Business activity in Dubai's non-oil private sector economy maintained a robust speed of expansion in June, improving at the quickest pace in three years, as new orders rose sharply despite inflationary pressures.
The headline seasonally adjusted S&P Global UAE Purchasing Managers' Index rose to 56.1 in June from 55.7 in May to its highest reading since June 2019. A reading above the neutral 50 level indicates economic expansion, while one below points to a contraction.
The volume of new business increased sharply at the mid-point of this year, with the growth rate accelerating at the fastest pace since July 2019. Recovering client demand and increased promotional efforts by businesses both drove sales in June, report agencies.

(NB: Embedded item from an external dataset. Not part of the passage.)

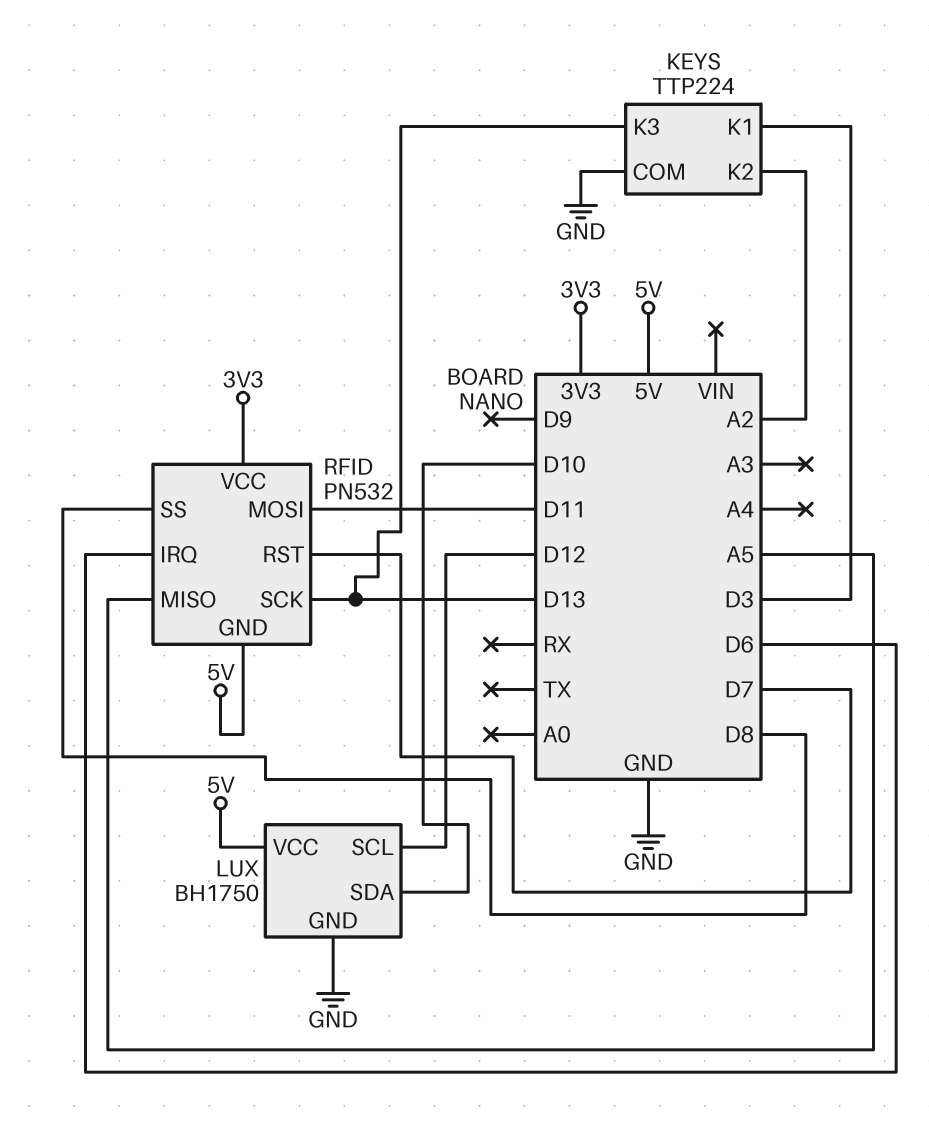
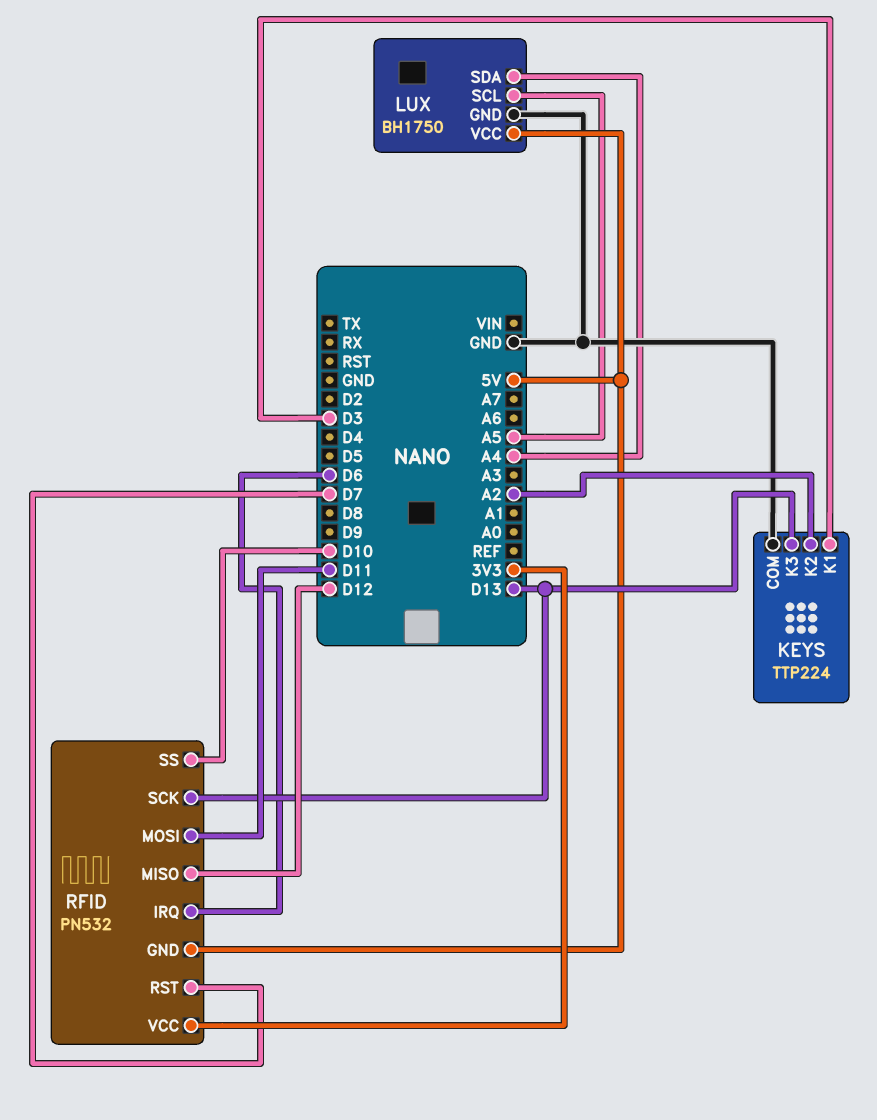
LUX pin SCL: D12 -> A5
LUX pin SDA: D10 -> A4
RFID pin MISO: A5 -> D12
RFID pin SS: D8 -> D10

Business surveyed also reported a continued rise in output in June. Despite easing slightly from May, the output growth rate last month was among the fastest recorded over the last three years.
After softening slightly in May new work at construction companies picked up pace in June, however, the travel and tourism sector remained the key driver of growth in the emirate.
Business reported a marked rise in tourism-related business activity in Dubai, the Middle East's commercial and tourism hub, as travel restrictions continued to ease around the world.
Dubai's economy, which last year rebounded strongly from the coronavirus-induced slowdown, has carried the growth momentum into this year, supported by the resurgent travel and tourism sector and its rapidly improving real estate market.
The hospitality, and transport and storage were among the fastest-growing sectors of the emirate's economy in the first quarter, expanding 47 per cent and 40 per cent, respectively. The strong performance of the tourism sector continued in the second quarter of this year.